Die NRV weist auf die eindeutige Rechtslage hin. Das Grundgesetz verpflichte den Staat zur Neutralität gegenüber den unterschiedlichen Religionen und Bekenntnissen und gegenüber einem Nicht-Bekenntnis. Durch die Anbringung religiöser Symbole in staatlichen Einrichtungen stelle der Staat seine Bereitschaft zur Einhaltung dieser Neutralität in Frage. Das Bundesverfassungsgericht habe dies in seinem Urteil vom 16. Mai 1995 (1 BvR 1087/91, „Kruzifix-Urteil“ zur Anbringung religiöser Symbole in staatlichen Schulen), seinem Beschluss vom 24. September 2003 (zu einer Kopftuch tragenden Lehramtsbewerberin) und bereits lange zuvor, mit Beschluss vom 17. Juli 1973, 1 BvR 308/69, festgestellt, wonach die Ausstattung eines Gerichtssaals mit einem Kreuz das Grundrecht eines Prozessbeteiligten aus Art. 4 Abs. 1 GG (in Gestalt der negativen Religionsfreiheit) verletzen könne. Schauplatz des letztgenannten Falls sei damals das Verwaltungsgericht Düsseldorf gewesen. In Vollzug der Verfassungsgerichtsentscheidung seien damals, vor nunmehr fast 37 Jahren, in der nordrhein-westfälischen Verwaltungsgerichtsbarkeit – soweit vorhanden – sämtliche Kreuze und Kruzifixe entfernt worden.

Schon von daher sei es unerklärlich, dass die rechtlich gebotene Entscheidung des Gerichtspräsidenten heute überhaupt Aufsehen erregen könne. Genauso unerklärlich sei unter Anlegung rechtsstaatlicher Grundsätze die Verlautbarung des nordrhein-westfälischen Justizministeriums, das Vorhandensein von Kreuzen in Gerichtssälen beruhe auf einer „überlieferten Übung“. [Hervorhebungen von mir.]


Atheisten in NRW begrüßen Düsseldorfer Kreuz-Entscheidung

24. Februar 2010

Pressemitteilung des IBKA NRW vom 23.02.2010

(Lindlar) Der Internationale Bund der Konfessionslosen und Atheisten (IBKA) Nordrhein-Westfalen begrüßt die Entscheidung, in den neuen Sälen des Düsseldorfer Amts- und Landgerichts keine Kreuze anzubringen. Er sieht darin die logische Konsequenz der Trennung von Kirche und Staat.

„In Gerichtssälen eines weltanschaulich neutralen Staates haben Kreuze nichts zu suchen“, sagt Landessprecher Rainer Ponitka. „An Düsseldorfer Gerichten wird jetzt das umgesetzt, was in Köln schon seit 15 Jahren Standard ist.“

Der IBKA NRW kritisiert massiv die Forderung aus Kirchen und der CDU, Kreuze in Gerichtssälen oder auch anderen öffentlichen Gebauden zu installieren.

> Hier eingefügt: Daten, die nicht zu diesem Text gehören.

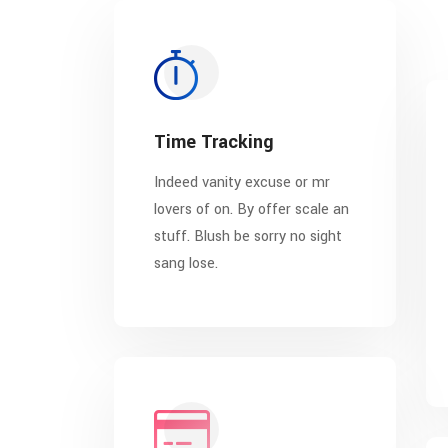
Time Tracking
Indeed vanity excuse or mr
lovers of on. By offer scale an
stuff. Blush be sorry no sight
sang lose.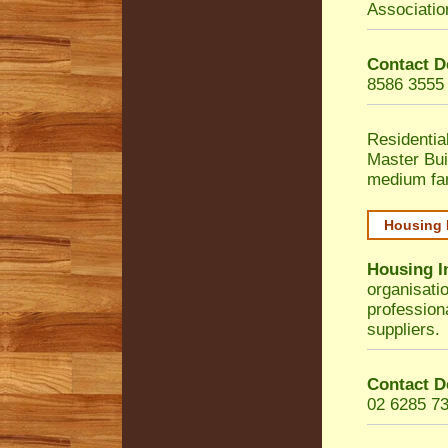
Associatio
Contact D
8586 3555
Residentia
Master Bui
medium fa
Housing 
Housing I
organisati
profession
suppliers.
Contact D
02 6285 7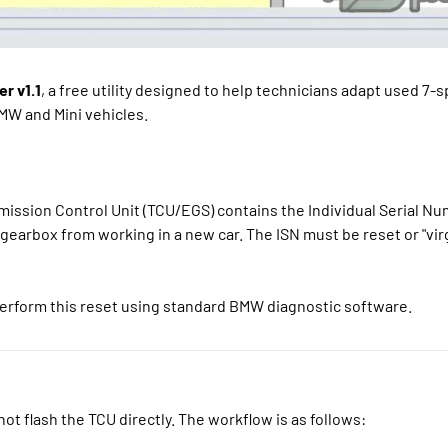
r v1.1
, a free utility designed to help technicians adapt used 7-
MW and Mini vehicles.
ission Control Unit (TCU/EGS) contains the Individual Serial Nu
gearbox from working in a new car. The ISN must be reset or "vir
erform this reset using standard BMW diagnostic software.
ot flash the TCU directly. The workflow is as follows: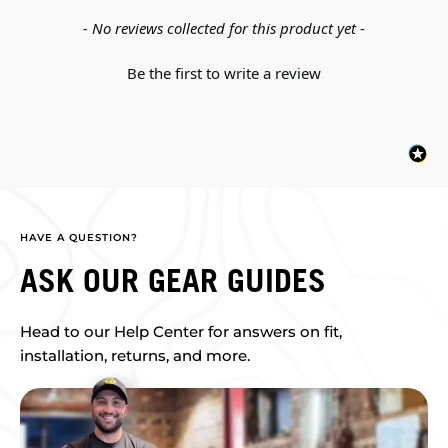
New content loaded
- No reviews collected for this product yet -
Be the first to write a review
HAVE A QUESTION?
ASK OUR GEAR GUIDES
Head to our Help Center for answers on fit,
installation, returns, and more.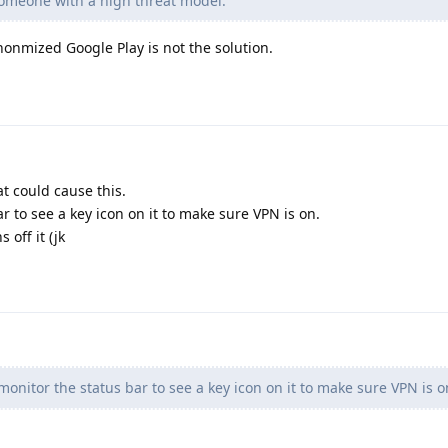
 someone with a high threat model.
nmized Google Play is not the solution.
at could cause this.
r to see a key icon on it to make sure VPN is on.
off it (jk
onitor the status bar to see a key icon on it to make sure VPN is o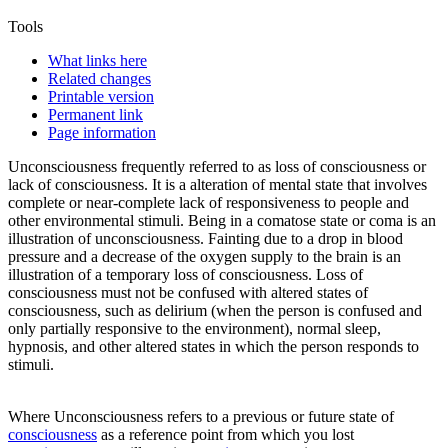
Tools
What links here
Related changes
Printable version
Permanent link
Page information
Unconsciousness
frequently referred to as loss of consciousness or
lack of consciousness. It is a alteration of mental state that involves
complete or near-complete lack of responsiveness to people and
other environmental stimuli. Being in a comatose state or coma is an
illustration of
unconsciousness
. Fainting due to a drop in blood
pressure and a decrease of the oxygen supply to the brain is an
illustration of a temporary loss of consciousness. Loss of
consciousness must not be confused with altered states of
consciousness, such as delirium (when the person is confused and
only partially responsive to the environment), normal sleep,
hypnosis, and other altered states in which the person responds to
stimuli.
Where
Unconsciousness
refers to a previous or future state of
consciousness
as a reference point from which you lost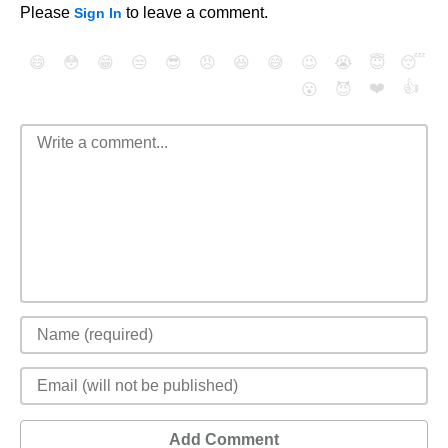
Please
to leave a comment.
Sign In
😄
😳
😁
😒
😎
😠
😆
😅
😉
😭
😇
😴
❤️
👍
😮
😈
Add Comment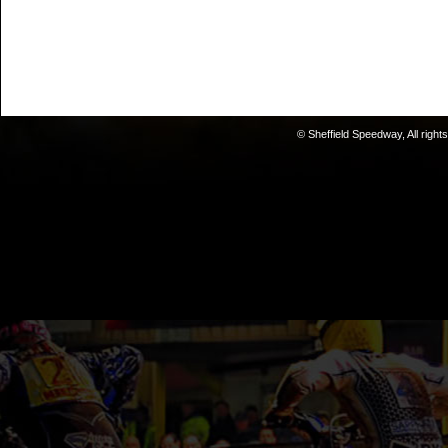
© Sheffield Speedway, All right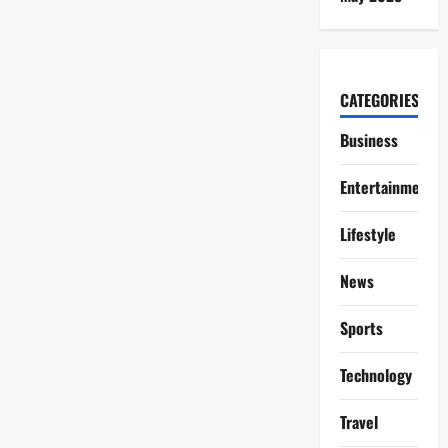
CATEGORIES
Business
Entertainment
Lifestyle
News
Sports
Technology
Travel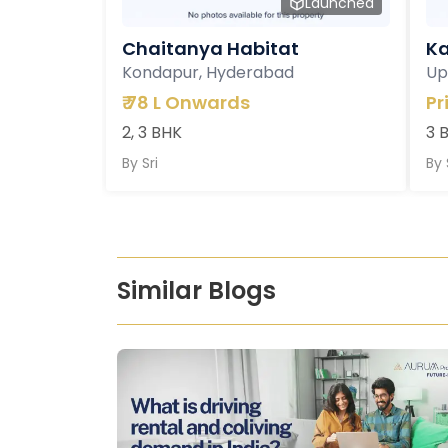
Launched
Chaitanya Habitat
Ka
Kondapur, Hyderabad
Up
₹
78 L Onwards
Pr
2, 3 BHK
3 
By
Sri
By
Similar Blogs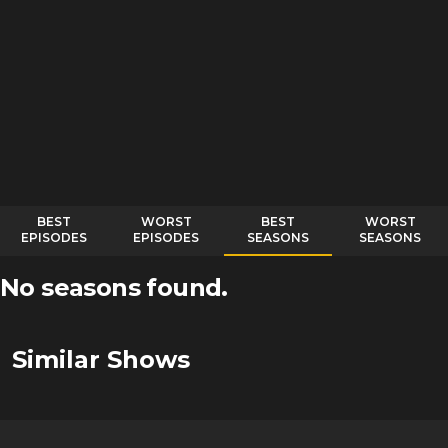
BEST
WORST
BEST
WORST
EPISODES
EPISODES
SEASONS
SEASONS
No seasons found.
Similar Shows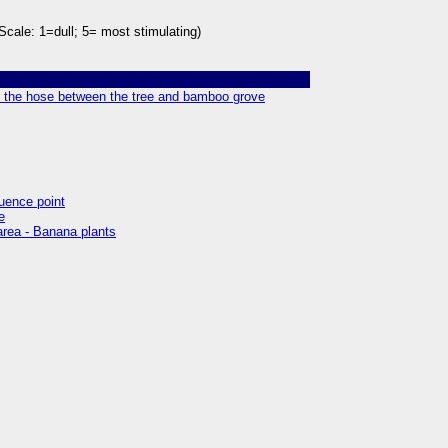
Scale: 1=dull; 5= most stimulating)
of the hose between the tree and bamboo grove
luence point
e
 area - Banana plants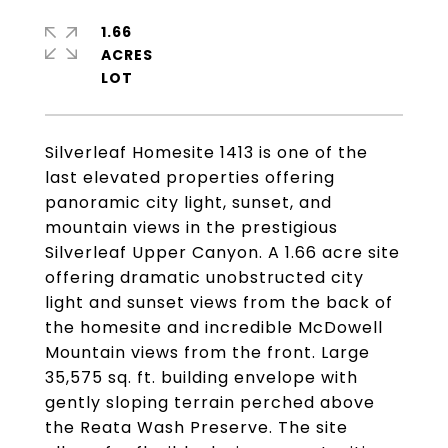
1.66
ACRES
Silverleaf Homesite 1413 is one of the
last elevated properties offering
panoramic city light, sunset, and
mountain views in the prestigious
Silverleaf Upper Canyon. A 1.66 acre site
offering dramatic unobstructed city
light and sunset views from the back of
the homesite and incredible McDowell
Mountain views from the front. Large
35,575 sq. ft. building envelope with
gently sloping terrain perched above
the Reata Wash Preserve. The site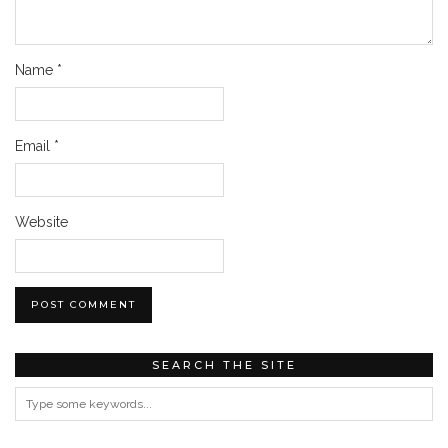
Name
*
Email
*
Website
SEARCH THE SITE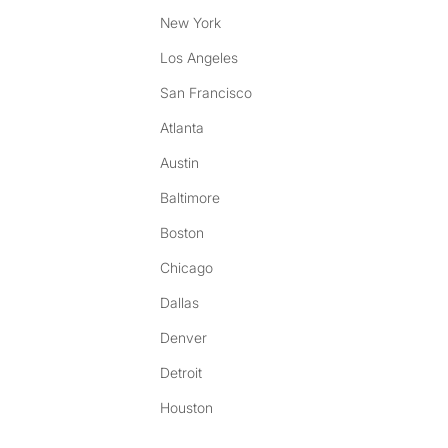
New York
Los Angeles
San Francisco
Atlanta
Austin
Baltimore
Boston
Chicago
Dallas
Denver
Detroit
Houston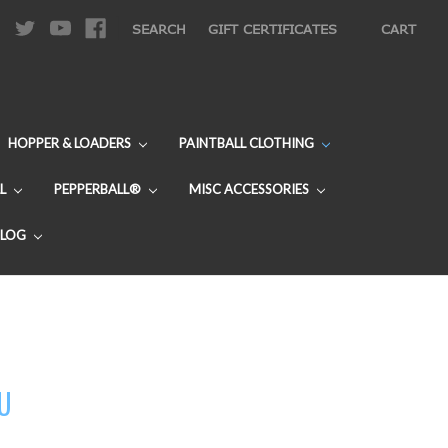
|
SEARCH
GIFT CERTIFICATES
CART
HOPPER & LOADERS
PAINTBALL CLOTHING
L
PEPPERBALL®
MISC ACCESSORIES
BLOG
DU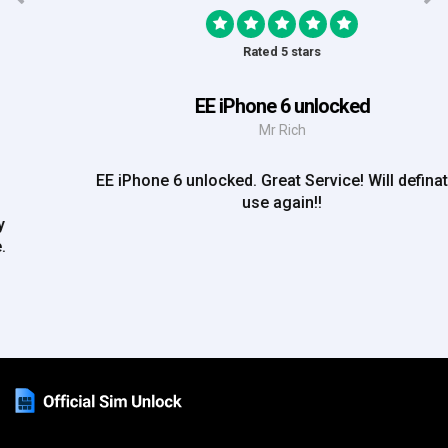
Rated 5 stars
EE iPhone 6 unlocked
Mr Rich
EE iPhone 6 unlocked. Great Service! Will definately
use again!!
Phone
+44 (0)333 012 4195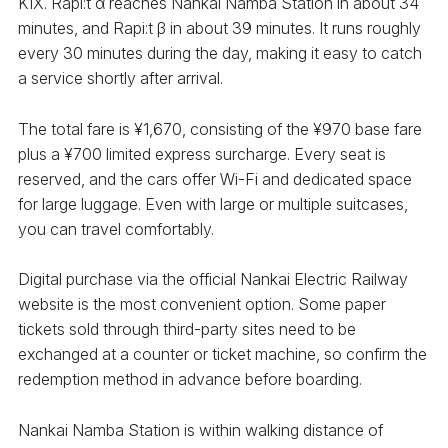
KIX. Rapi:t α reaches Nankai Namba Station in about 34
minutes, and Rapi:t β in about 39 minutes. It runs roughly
every 30 minutes during the day, making it easy to catch
a service shortly after arrival.
The total fare is ¥1,670, consisting of the ¥970 base fare
plus a ¥700 limited express surcharge. Every seat is
reserved, and the cars offer Wi-Fi and dedicated space
for large luggage. Even with large or multiple suitcases,
you can travel comfortably.
Digital purchase via the official Nankai Electric Railway
website is the most convenient option. Some paper
tickets sold through third-party sites need to be
exchanged at a counter or ticket machine, so confirm the
redemption method in advance before boarding.
Nankai Namba Station is within walking distance of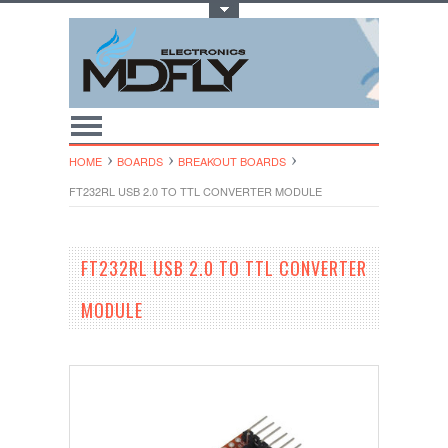
Toggle Top Menu
HOME
BOARDS
BREAKOUT BOARDS
FT232RL USB 2.0 TO TTL CONVERTER MODULE
FT232RL USB 2.0 TO TTL CONVERTER
MODULE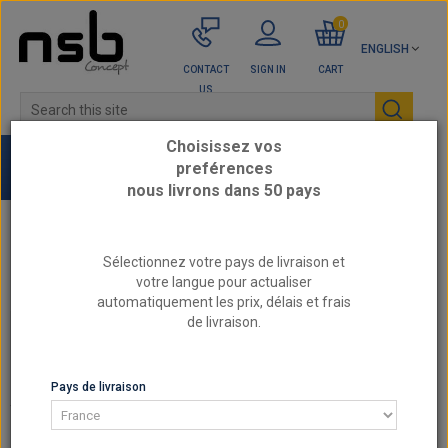
0
ENGLISH
CONTACT
SIGN IN
CART
US
Choisissez vos
preférences
nous livrons dans 50 pays
Home
REINFORCED CLUTCH
Sélectionnez votre pays de livraison et
BY REFERENCE SACHS - Reinforced Clutch
votre langue pour actualiser
automatiquement les prix, délais et frais
de livraison.
BY REFERENCE SACHS - REINFORCED CLUTCH
BY REFERENCE SACHS - REINFORCED CLUTCH
Pays de livraison
There are 9 products.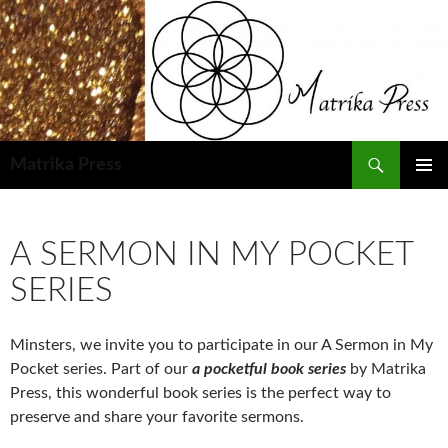
Skip
to
content
Search
Matrika Press
PRIMAR
MENU
A SERMON IN MY POCKET
SERIES
Minsters, we invite you to participate in our A Sermon in My
Pocket series. Part of our
a pocketful book series
by Matrika
Press, this wonderful book series is the perfect way to
preserve and share your favorite sermons.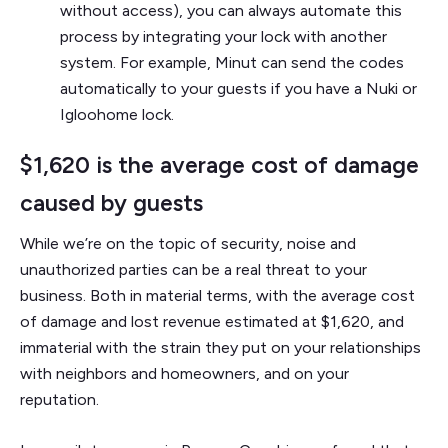
without access), you can always automate this
process by integrating your lock with another
system. For example, Minut can send the codes
automatically to your guests if you have a Nuki or
Igloohome lock.
$1,620 is the average cost of damage
caused by guests
While we’re on the topic of security, noise and
unauthorized parties can be a real threat to your
business. Both in material terms, with the average cost
of damage and lost revenue estimated at $1,620, and
immaterial with the strain they put on your relationships
with neighbors and homeowners, and on your
reputation.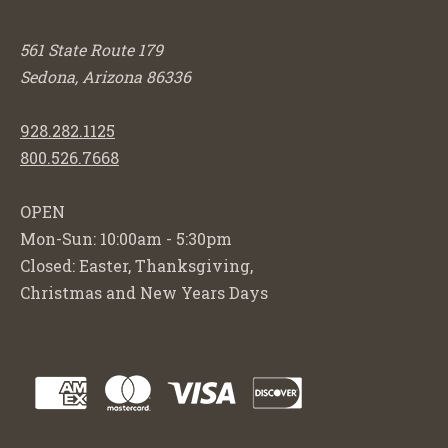
561 State Route 179
Sedona, Arizona 86336
928.282.1125
800.526.7668
OPEN
Mon-Sun: 10:00am - 5:30pm
Closed: Easter, Thanksgiving,
Christmas and New Years Days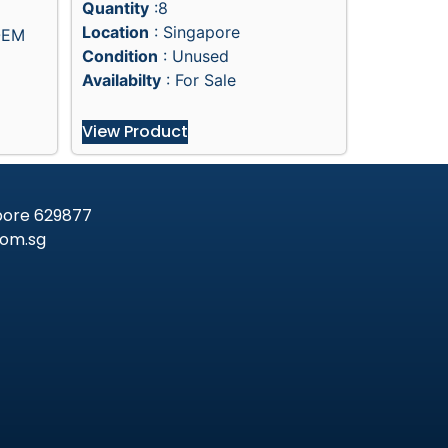
Quantity
:8
Location
: Singapore
OEM
Condition
: Unused
Availabilty
: For Sale
View Product
apore 629877
om.sg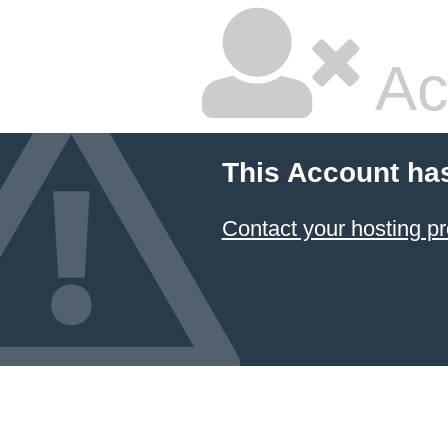
Ac
This Account ha
Contact your hosting pr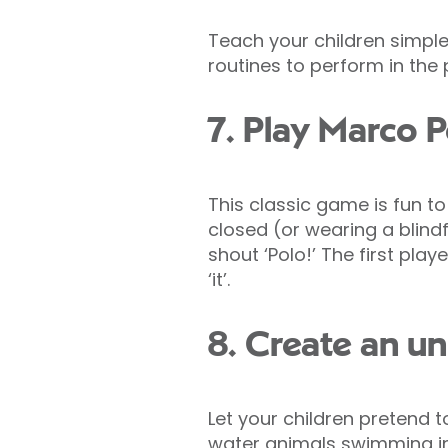
Teach your children simple
routines to perform in the 
7. Play Marco 
This classic game is fun to
closed (or wearing a blindfo
shout ‘Polo!’ The first play
‘it’.
8. Create an u
Let your children pretend t
water animals swimming in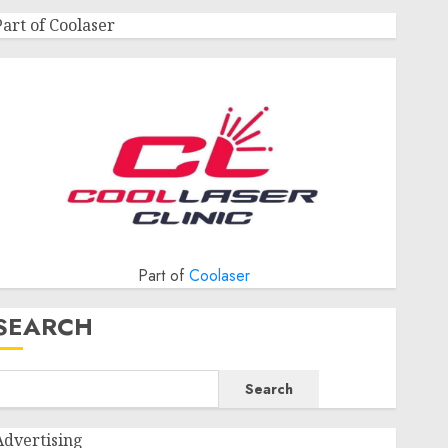
Part of Coolaser
Part of
Coolaser
SEARCH
Search
Advertising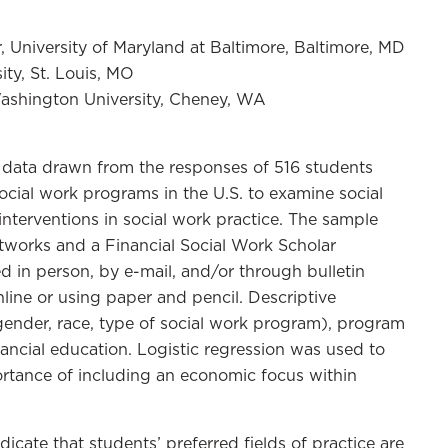
, University of Maryland at Baltimore, Baltimore, MD
ity, St. Louis, MO
Washington University, Cheney, WA
data drawn from the responses of 516 students
cial work programs in the U.S. to examine social
 interventions in social work practice. The sample
tworks and a Financial Social Work Scholar
 in person, by e-mail, and/or through bulletin
line or using paper and pencil. Descriptive
gender, race, type of social work program), program
inancial education. Logistic regression was used to
rtance of including an economic focus within
dicate that students’ preferred fields of practice are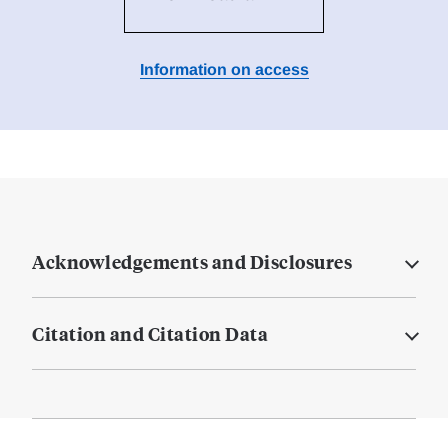
Information on access
Acknowledgements and Disclosures
Citation and Citation Data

„Das Kreuz steht für ganz bestimmte Glaubensinhalte. Der Versuch, es auf auf ein bloßes Kultursymbol zu reduzieren ist unseriös und muss fehlschlagen.“

Ponitka weiter: „Es gibt immer mehr Menschen, die die weltanschauliche Neutralität des Staates auch in der Praxis einfordern. Daran sollten sich Politik und Verwaltung orientieren, nicht an klerikalen Forderungen.“

Hintergrund:

Vor wenigen Tagen haben die Präsidenten des Amts- und Landgerichtes Düsseldorf die christlichen Kreuze aus allen Gerichtssälen entfernen lassen. Hierfür geraten sie in die Kritik der Religionsgemeinschaften und der CDU.